**Directions**
Copy out the lines of the data, starting with the line that contains "phylum: Chordata" and going on through the end of the data. Leave the pictures out of your answer.

**Source records**
····················
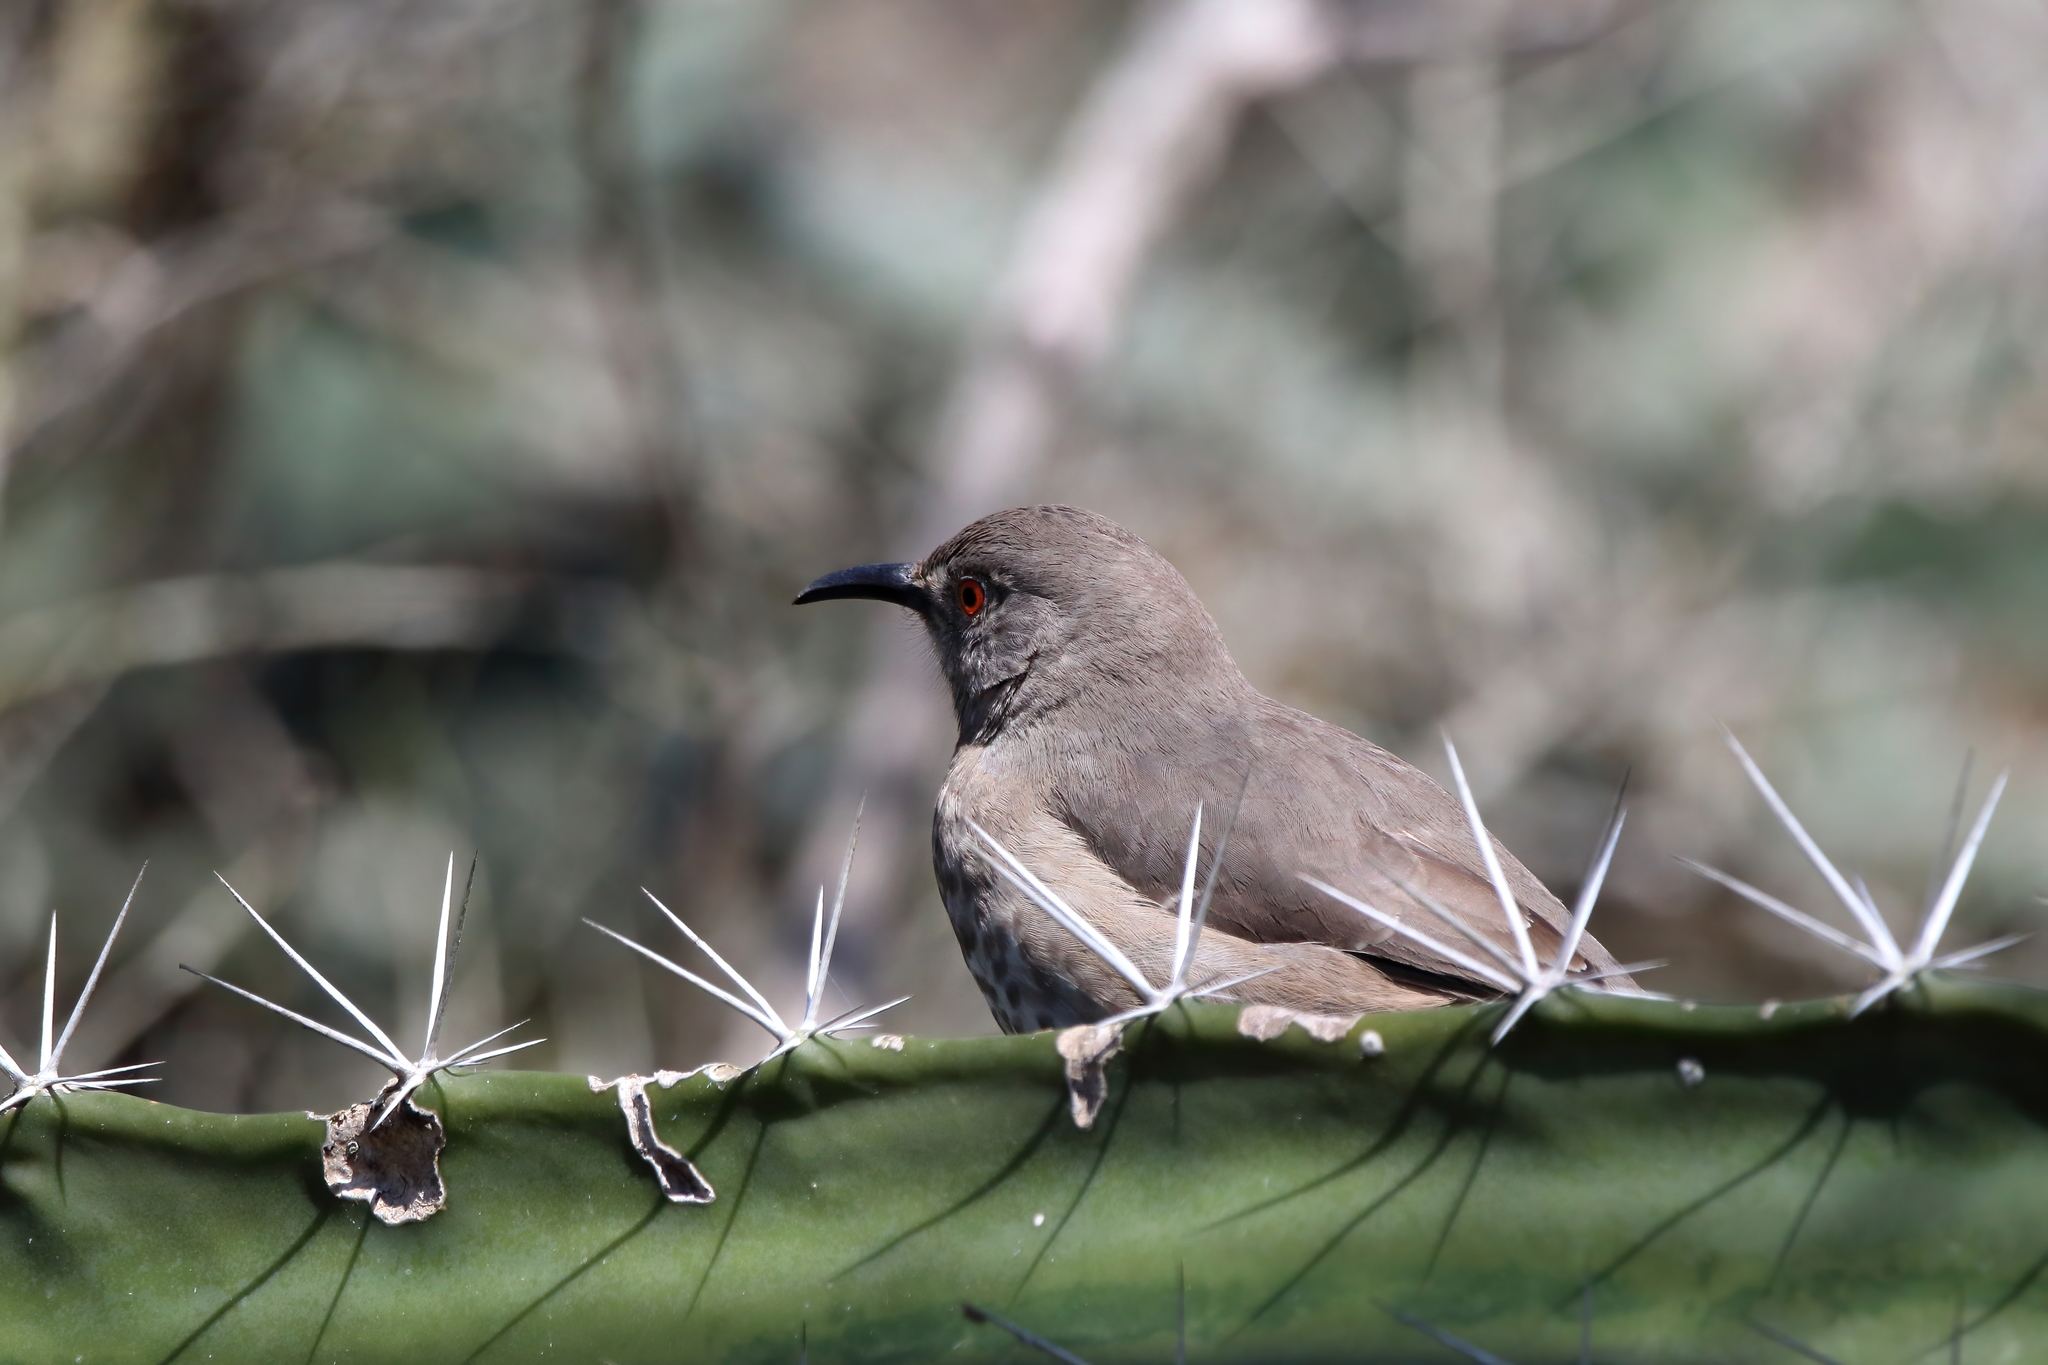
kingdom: Animalia
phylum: Chordata
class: Aves
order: Passeriformes
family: Mimidae
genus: Toxostoma
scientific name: Toxostoma curvirostre
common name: Curve-billed thrasher
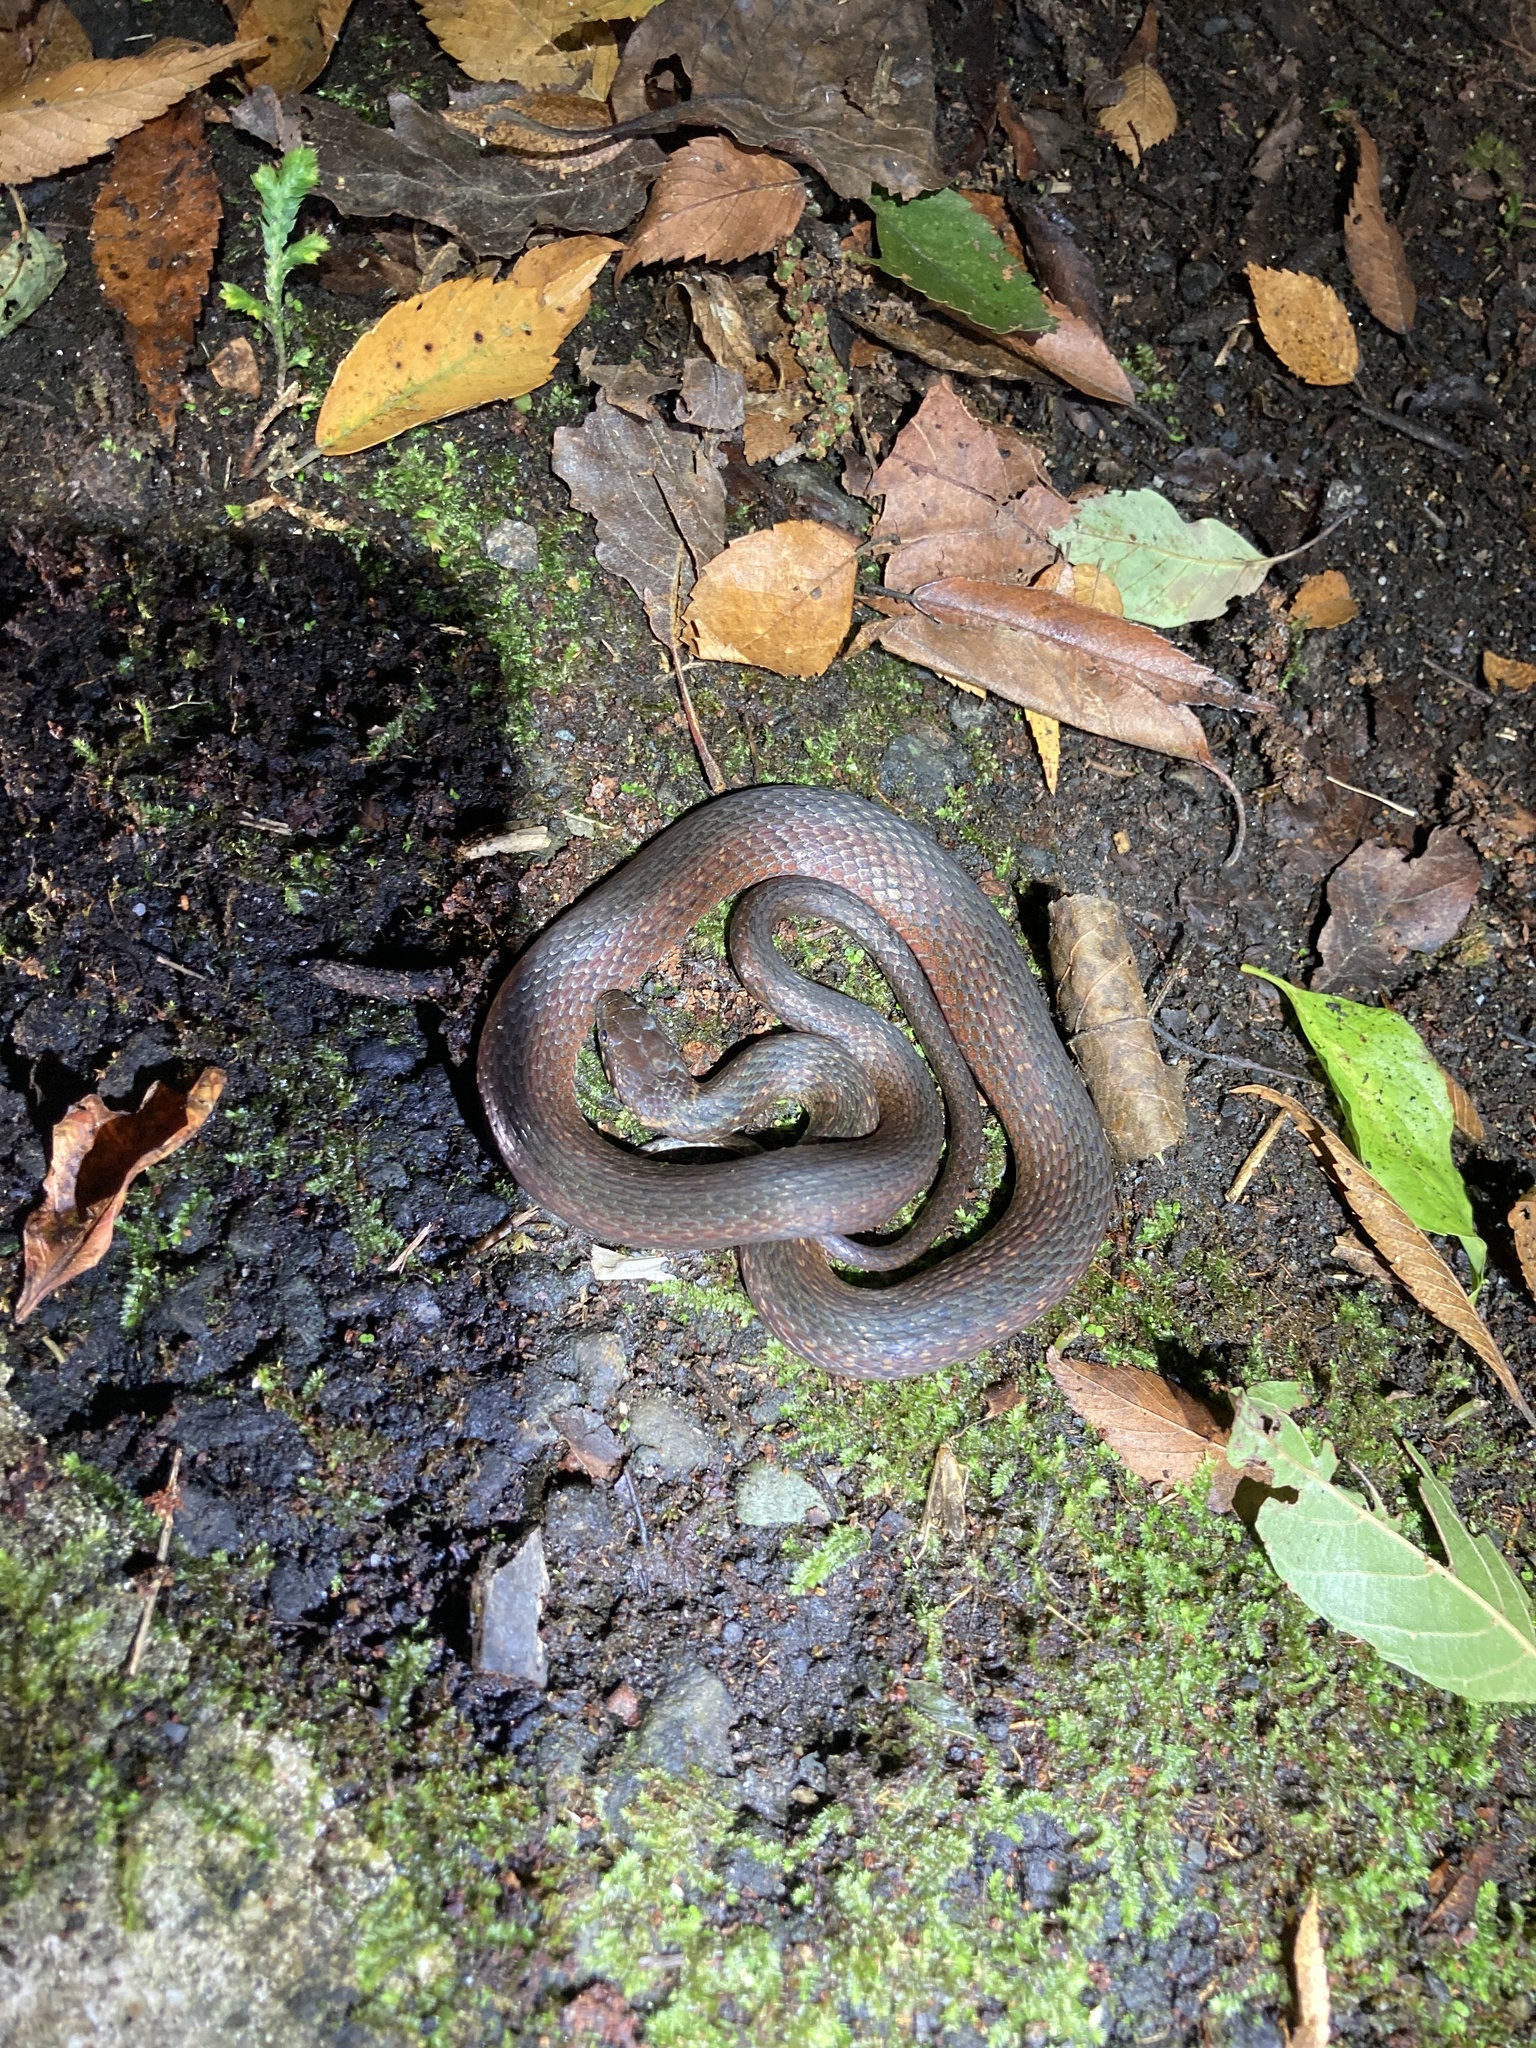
····················
**Completed exercise**
phylum: Chordata
class: Aves
order: Passeriformes
family: Mimidae
genus: Toxostoma
scientific name: Toxostoma curvirostre
common name: Curve-billed thrasher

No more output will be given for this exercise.